Warning claxons alerted the sailors inside the hangar to the paragon’s imminent arrival as containment fields snapped into place. A marine second lieutenant called his reception detail to attention and even Covington felt his back stiffen slightly at the woman’s powerful command. Covington exhaled slowly to release some of his rising tension.
“We’re set, Captain,” Anderson assured him again.
The aft-most portion of Hawk’s hangar deck split to reveal infinite space. Condensation bubbles momentarily appeared as atmosphere evacuated from the enclosure. Minutes later, Hawk’s wayward shuttle rose from the depths of space and into the bay. Covington felt his heart rate rise with the shuttle’s upward movement. A terrifying instant later, the shuttle settled rather abruptly onto the deck and the bay doors behind it began to close.
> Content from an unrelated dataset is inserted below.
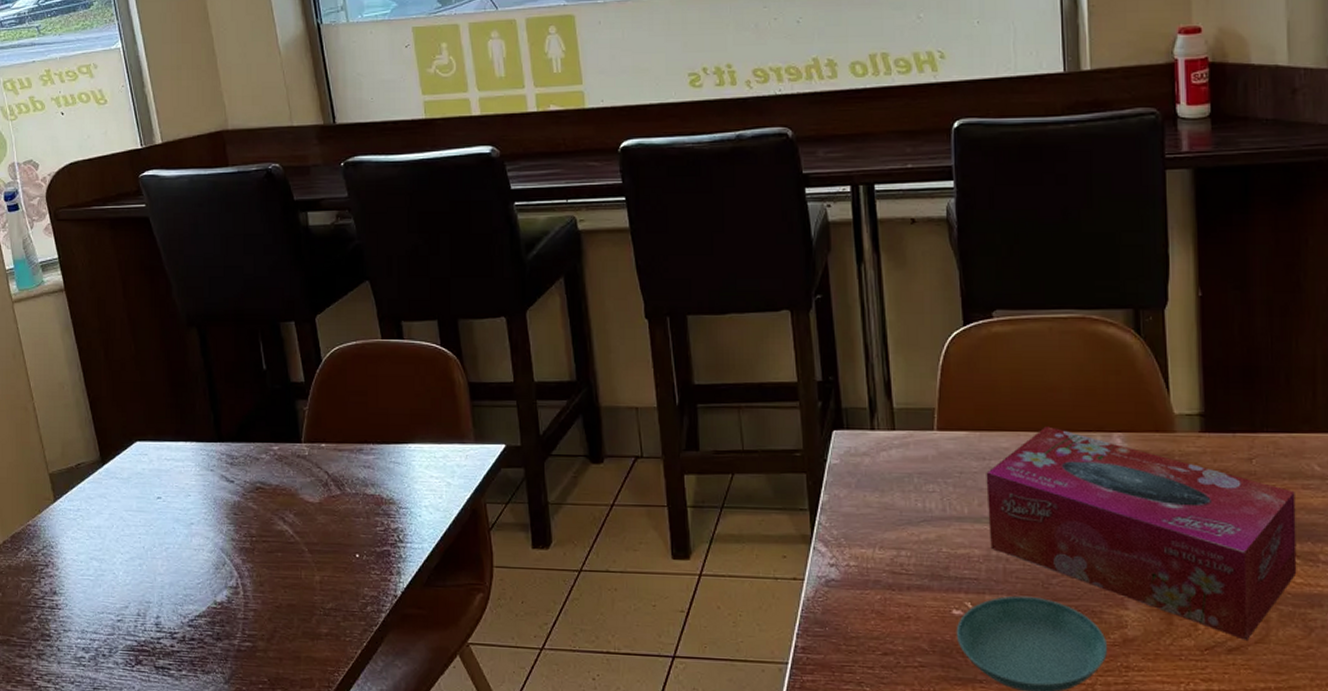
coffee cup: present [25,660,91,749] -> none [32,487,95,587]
Covington gritted his teeth at the imperfect touchdown. That’s our best shuttle pilot, he thought with more than a little irritation but quickly exhaled once again. They probably didn’t even feel it, Clayton… don’t sweat it.
Once atmosphere was restored and the containment fields collapsed, the opening shuttle door and piped-in music foretold the fleet commander’s presence. Covington and his boatswain walked in step to the shuttle ramp. From behind them, the marine ordered “present arms,” causing every soul in the hangar to salute in unison.